┌─ Exercise materials

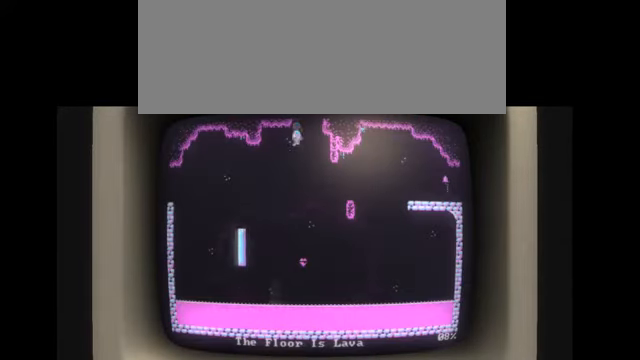
Gameplay with keyboard; each line is a JSON object with the keys held at the frame after it. "events" lists presses ("down") and releases ("up") of "alt", "backspace", "caps_lock", "ctrl", "down", "escape", "f1", "f10", "f11", "f12", "f2", "f3", "f4", "f5", "f6", "f7", "f8", "f9", "j", "l", "left", "return", "right", "shift", "space", "tab" and "up" between this image and that frame as [ms after this image, input, new state], when the widget could be followed in between. No other keys are recorded. Mouse input is not recorded. Not read: k.
{"keys": ["l"], "events": [[500, "l", "down"]]}
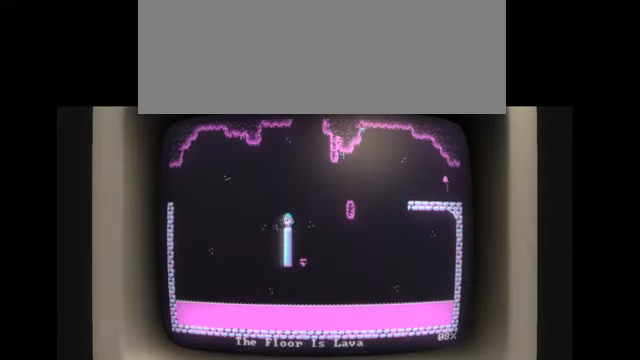
{"keys": ["l"], "events": []}
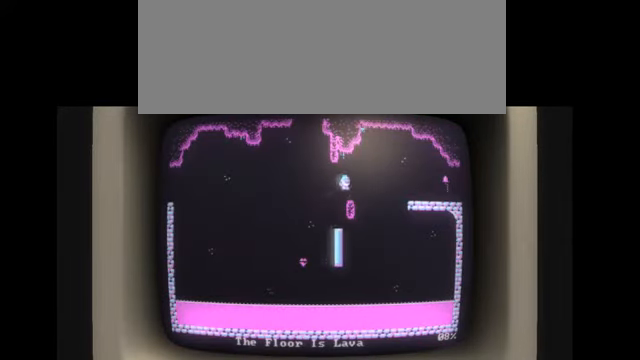
{"keys": ["l"], "events": []}
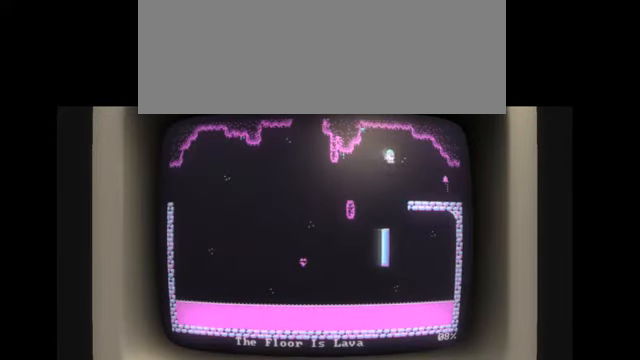
{"keys": [], "events": [[367, "escape", "down"], [367, "l", "up"], [468, "escape", "up"]]}
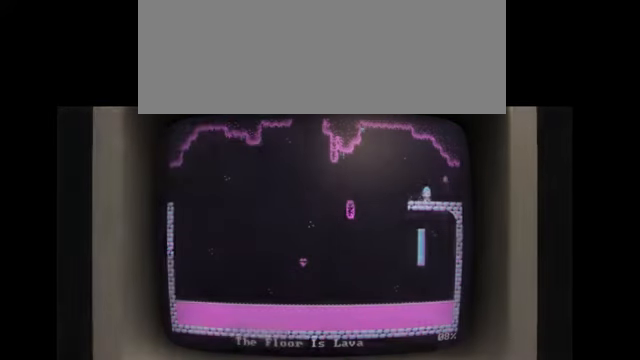
{"keys": [], "events": [[200, "down", "down"], [301, "down", "up"], [367, "down", "down"], [467, "down", "up"]]}
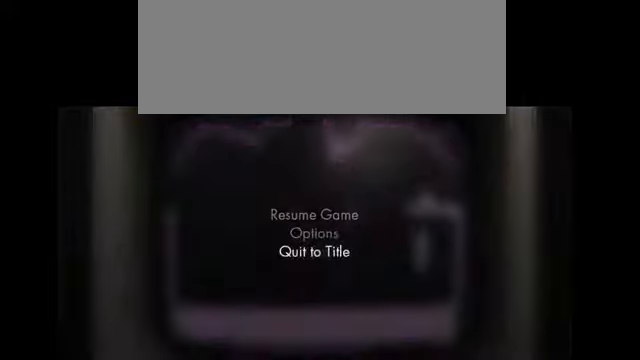
{"keys": [], "events": [[133, "return", "down"], [167, "return", "up"]]}
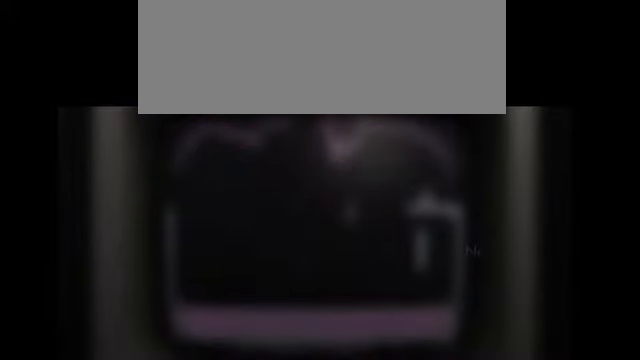
{"keys": [], "events": [[134, "left", "down"], [267, "left", "up"]]}
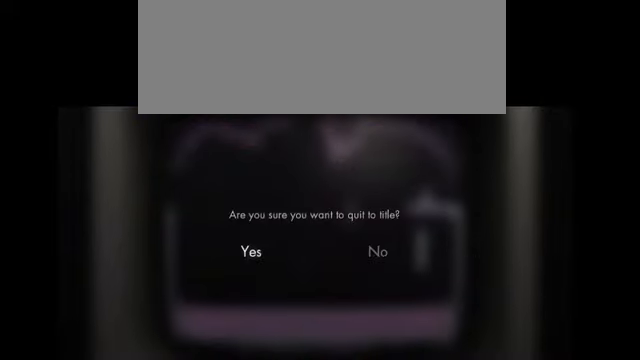
{"keys": [], "events": [[100, "return", "down"], [133, "escape", "down"], [200, "escape", "up"], [200, "return", "up"]]}
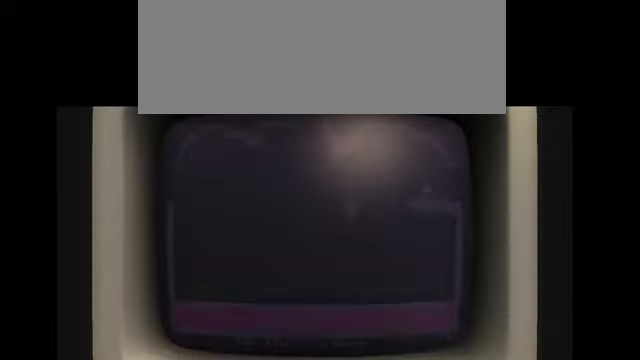
{"keys": ["l"], "events": [[501, "l", "down"]]}
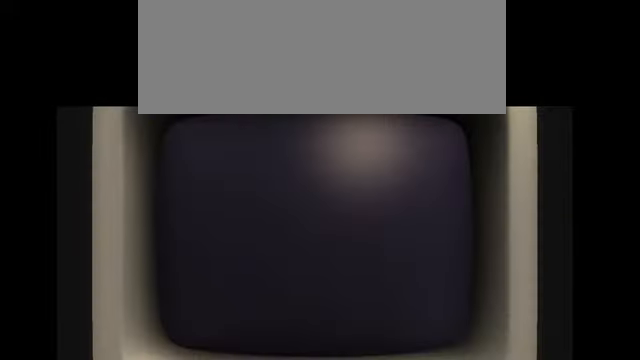
{"keys": ["l"], "events": []}
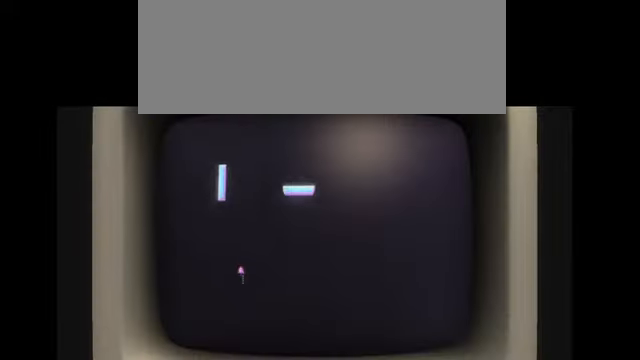
{"keys": ["l"], "events": []}
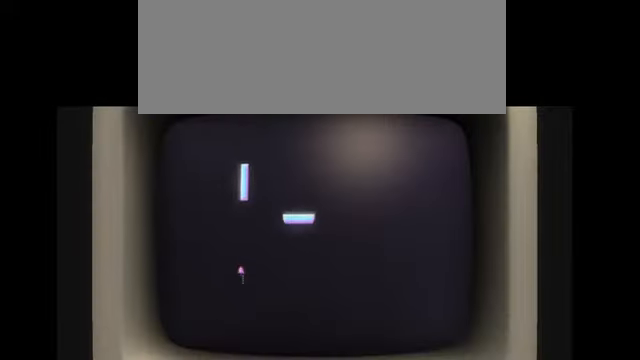
{"keys": [], "events": [[33, "l", "up"]]}
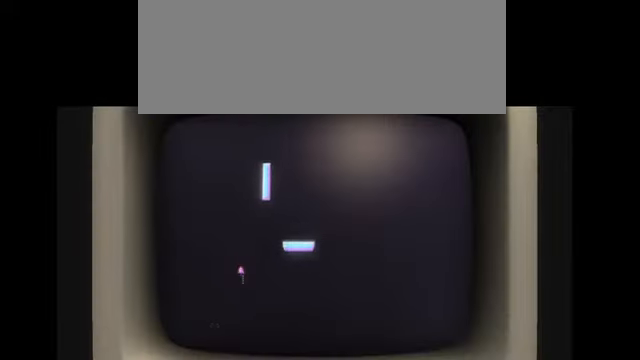
{"keys": [], "events": [[267, "escape", "down"], [400, "escape", "up"]]}
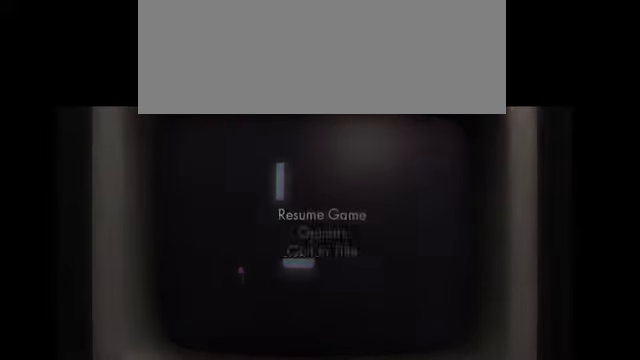
{"keys": [], "events": [[34, "down", "down"], [167, "down", "up"], [234, "down", "down"], [334, "down", "up"], [468, "return", "down"], [501, "return", "up"]]}
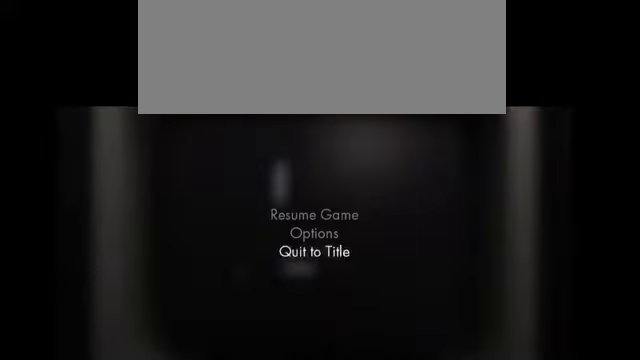
{"keys": ["left"], "events": [[467, "left", "down"]]}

└─

# [Work item]
Retype every entry above exactly and, please, skip the pictures.

# [Exercise solution]
Gameplay with keyboard; each line is a JSON object with the keys held at the frame after it. "events" lists presses ("down") and releases ("up") of "alt", "backspace", "caps_lock", "ctrl", "down", "escape", "f1", "f10", "f11", "f12", "f2", "f3", "f4", "f5", "f6", "f7", "f8", "f9", "j", "l", "left", "return", "right", "shift", "space", "tab" and "up" between this image and that frame as [ms after this image, input, new state], when the widget could be followed in between. No other keys are recorded. Mouse input is not recorded. Not read: k.
{"keys": ["l"], "events": [[500, "l", "down"]]}
{"keys": ["l"], "events": []}
{"keys": ["l"], "events": []}
{"keys": [], "events": [[367, "escape", "down"], [367, "l", "up"], [468, "escape", "up"]]}
{"keys": [], "events": [[200, "down", "down"], [301, "down", "up"], [367, "down", "down"], [467, "down", "up"]]}
{"keys": [], "events": [[133, "return", "down"], [167, "return", "up"]]}
{"keys": [], "events": [[134, "left", "down"], [267, "left", "up"]]}
{"keys": [], "events": [[100, "return", "down"], [133, "escape", "down"], [200, "escape", "up"], [200, "return", "up"]]}
{"keys": ["l"], "events": [[501, "l", "down"]]}
{"keys": ["l"], "events": []}
{"keys": ["l"], "events": []}
{"keys": [], "events": [[33, "l", "up"]]}
{"keys": [], "events": [[267, "escape", "down"], [400, "escape", "up"]]}
{"keys": [], "events": [[34, "down", "down"], [167, "down", "up"], [234, "down", "down"], [334, "down", "up"], [468, "return", "down"], [501, "return", "up"]]}
{"keys": ["left"], "events": [[467, "left", "down"]]}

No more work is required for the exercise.